For most applications that generate revenue, a system that gets the answer roughly right is more valuable than a system that gets it optimally right but took three times longer to build. The gap between “approximately correct” and “decision-theoretically optimal” is real, but it lives in the tails: the edge cases, the adversarial inputs, the distributional shifts that happen at 3am on a Sunday when nobody is watching the dashboards. By the time those matter, the product has shipped and the team has moved on to a new product that will also ship before its edge cases matter.

This is the VHS-versus-Betamax dynamic, or TCP/IP versus the OSI model, or QWERTY versus every ergonomic alternative proposed since 1936. The technically superior solution loses to the solution that’s easier to deploy, easier to hire for, and good enough for the use cases that pay the bills. Decision theory is Betamax: genuinely better in measurable ways that most buyers don’t measure. I have made my peace with this. Mostly.

The market rarely punishes you for confusing correlation with causation. At least, not immediately. The punishment arrives later, in the form of systems that can’t adapt when conditions change, recommendations that optimise engagement metrics while destroying the thing they’re meant to recommend, and autonomous agents that query every tool for every question because they have no concept of whether a query is worth its cost. But these are slow-moving consequences, and quarterly earnings reports are fast-moving incentives. The discount rate on rigour is, empirically, quite high.

Fashion in Methodology

Bayesian methods have been going in and out of fashion since Thomas Bayes himself, who derived his theorem in the 1740s and then, apparently finding the result insufficiently convincing, declined to publish it. Richard Price published it posthumously. Laplace rediscovered and extended it. Fisher attacked it with the zeal of a man who took prior distributions as a personal affront. Jeffreys defended it. The entire twentieth century was an argument about whether you were allowed to have prior beliefs, conducted with a passion that suggests the participants understood the stakes were more theological than statistical.

MCMC brought Bayesian methods back in the 1990s. Deep learning pushed them out again in the 2010s. Now, in the mid-2020s, the limitations of pure pattern-matching are becoming visible enough that probabilistic methods are creeping back: Bayesian neural networks, conformal prediction, probabilistic programming languages. The wheel turns. It has the regularity of a trigonometric function, if trigonometric functions took about thirty years per cycle.
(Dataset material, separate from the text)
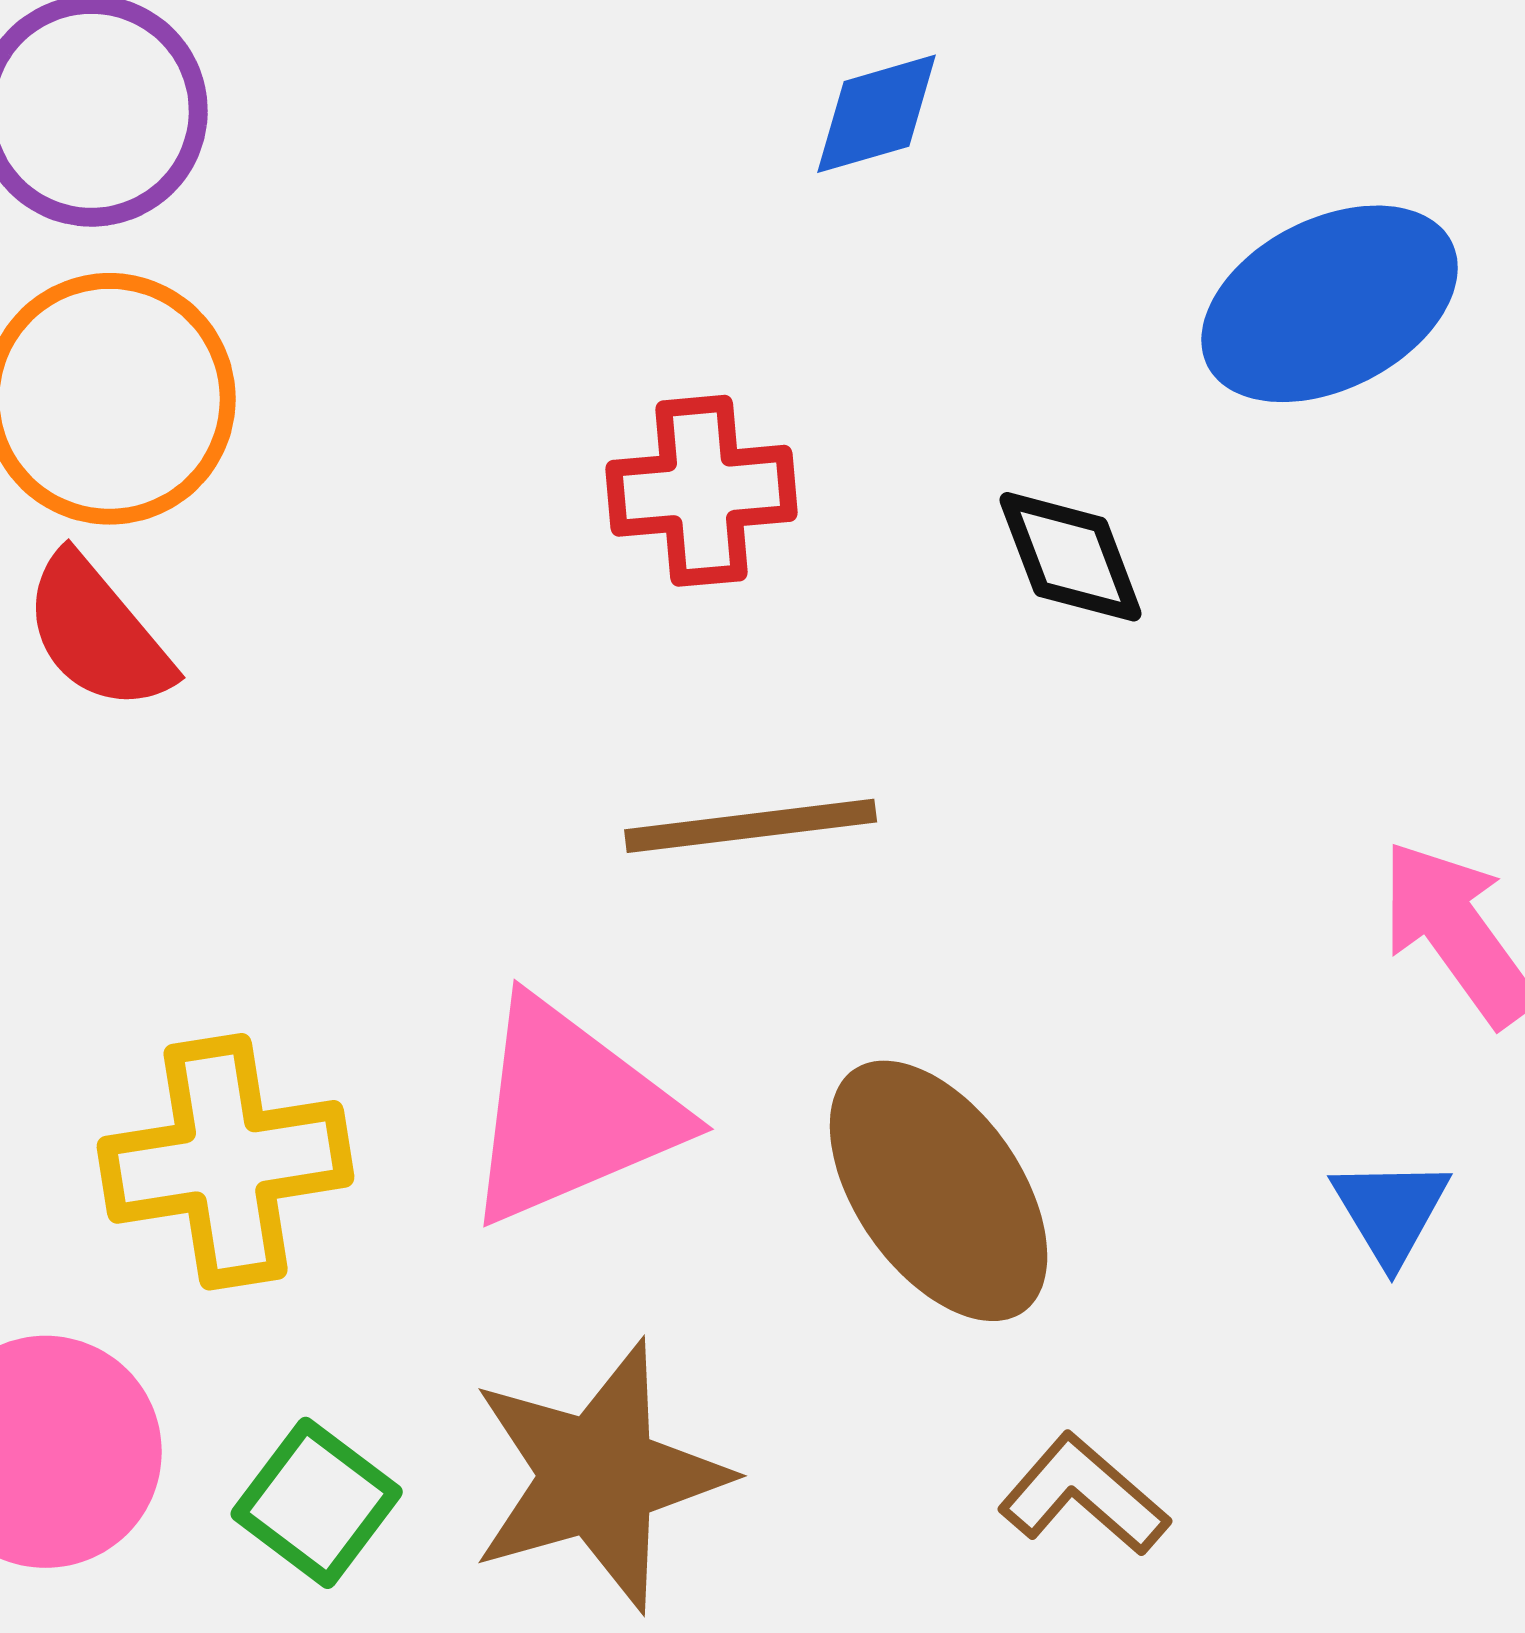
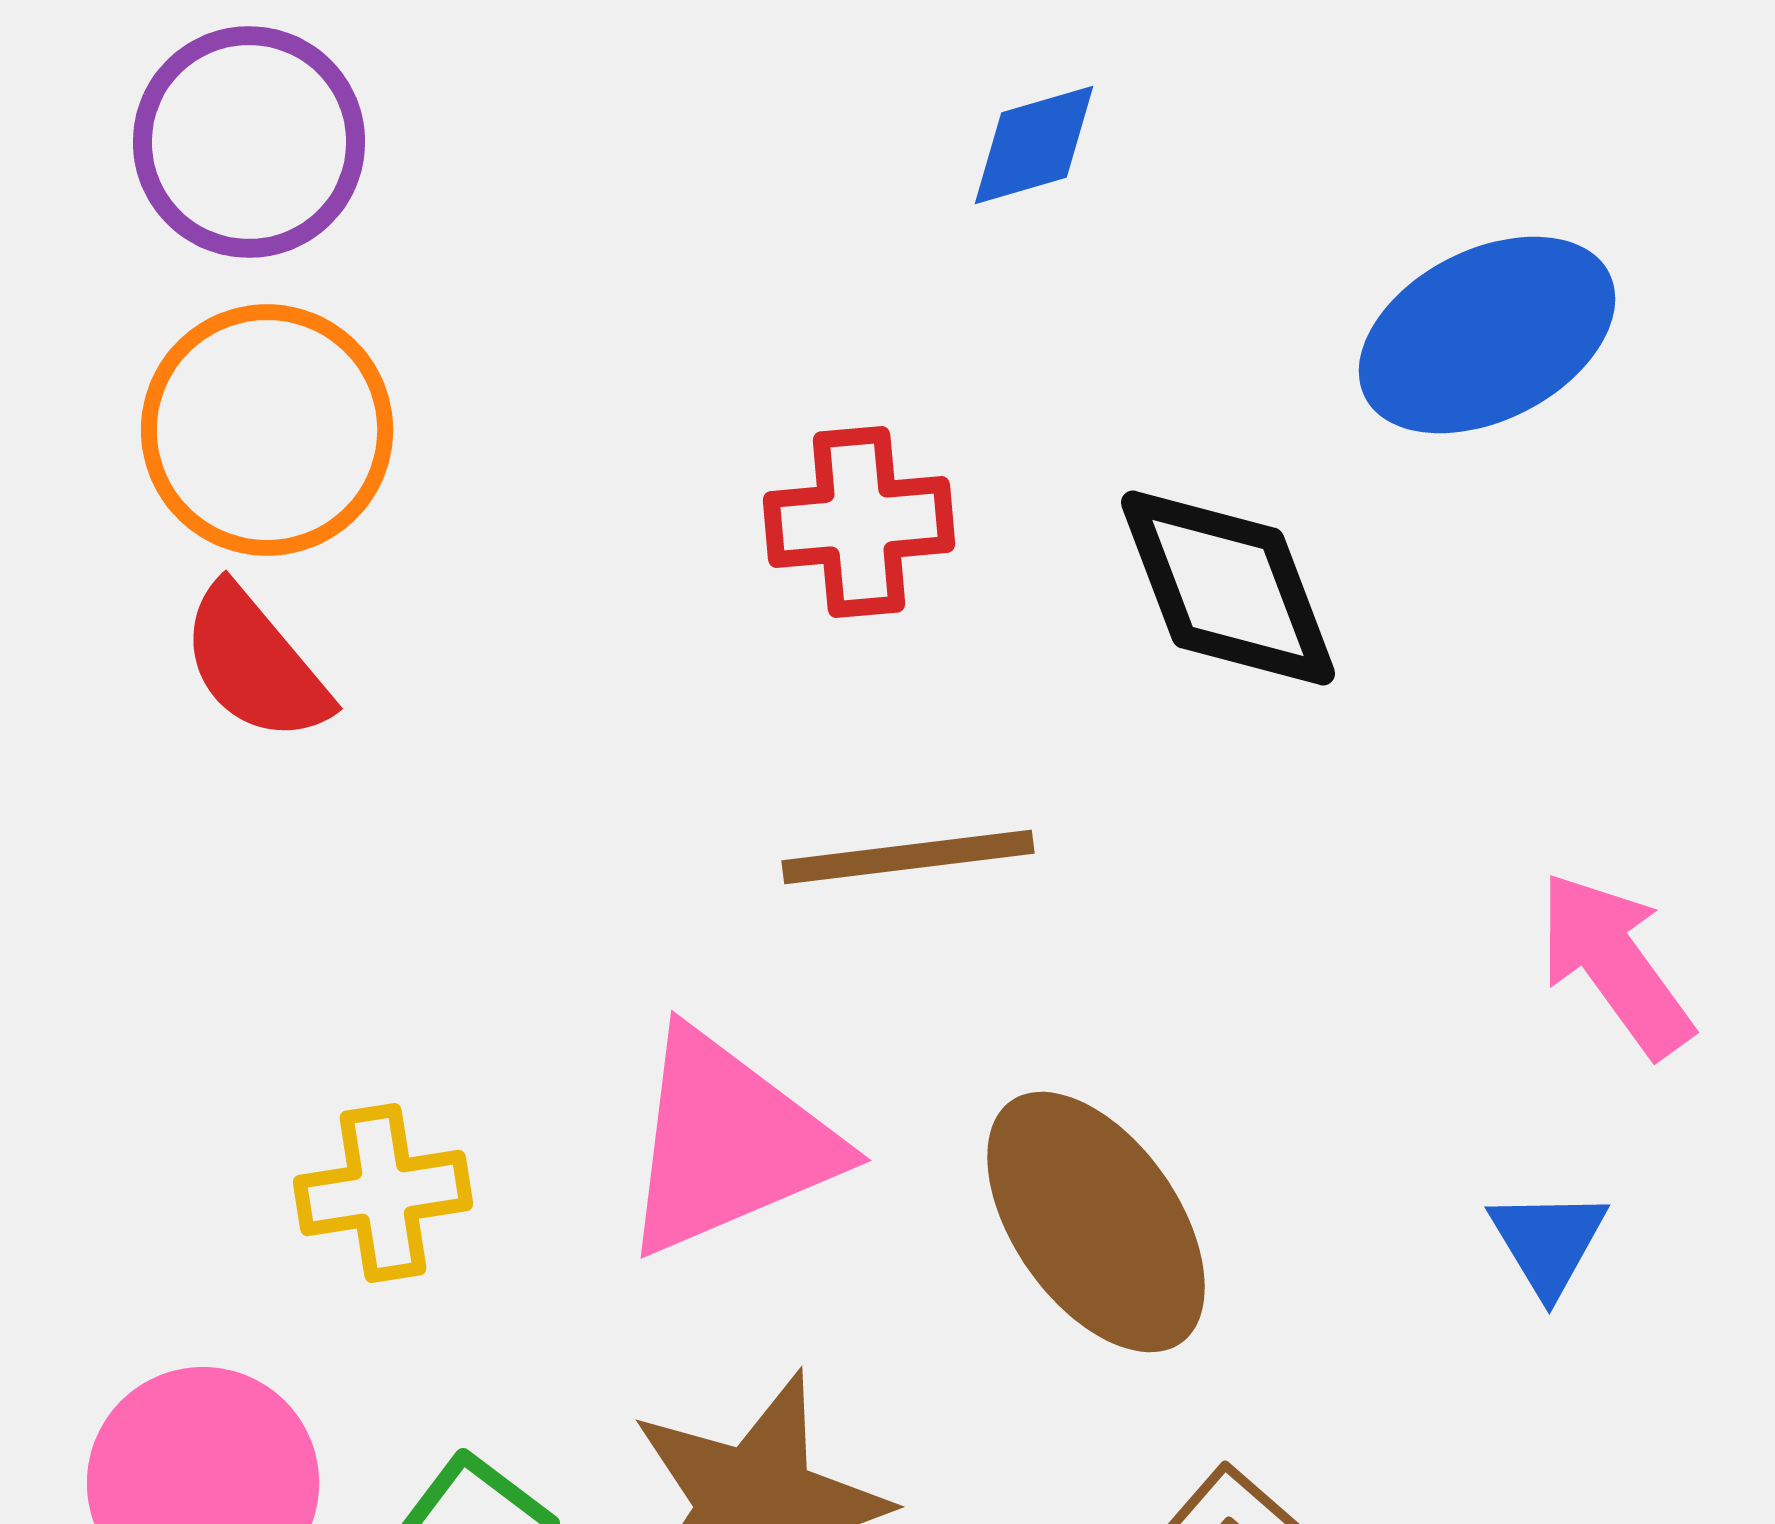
black diamond: (1071, 557) -> (1228, 588), size x1.5
yellow cross: (226, 1162) -> (383, 1193), size x0.7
I find this cyclical pattern more explanatory than any single technical argument. Ideas in methodology don’t win or lose on merit alone. They win when there’s a community to teach them, hardware to run them, problems that visibly need them, and advocates charismatic enough to attract funding. Deep learning had all four simultaneously. Decision theory had the mathematics but lacked the rest. Having the best answer and no microphone is, in practice, indistinguishable from having no answer at all.

What Might Change

The methods never stopped working. The Bayesian agent I built uses nothing more exotic than Beta distributions and expected-value-of-information calculations. It outscored a LangChain agent by 120 points not because it was smarter, but because it could answer a question that LangChain cannot even pose: is the next tool query worth its cost?

Whether this matters beyond a toy benchmark remains to be seen. But the question the commenter asked — why we stopped using these methods — has a clear answer: not because they failed, but because something shinier came along, and the institutions that transmit knowledge reorganised themselves around the new shiny thing. This has happened before. It will happen again. The half-life of methodological fashion is shorter than most practitioners’ careers, which means if you wait long enough, your unfashionable expertise becomes avant-garde.

The interesting question is whether, this time, we’ll remember what we already knew. Or whether the next generation will have to rederive it from first principles, with the slight embarrassment of someone discovering that the library book they needed was on the shelf the whole time, just filed under a department they’d never visited.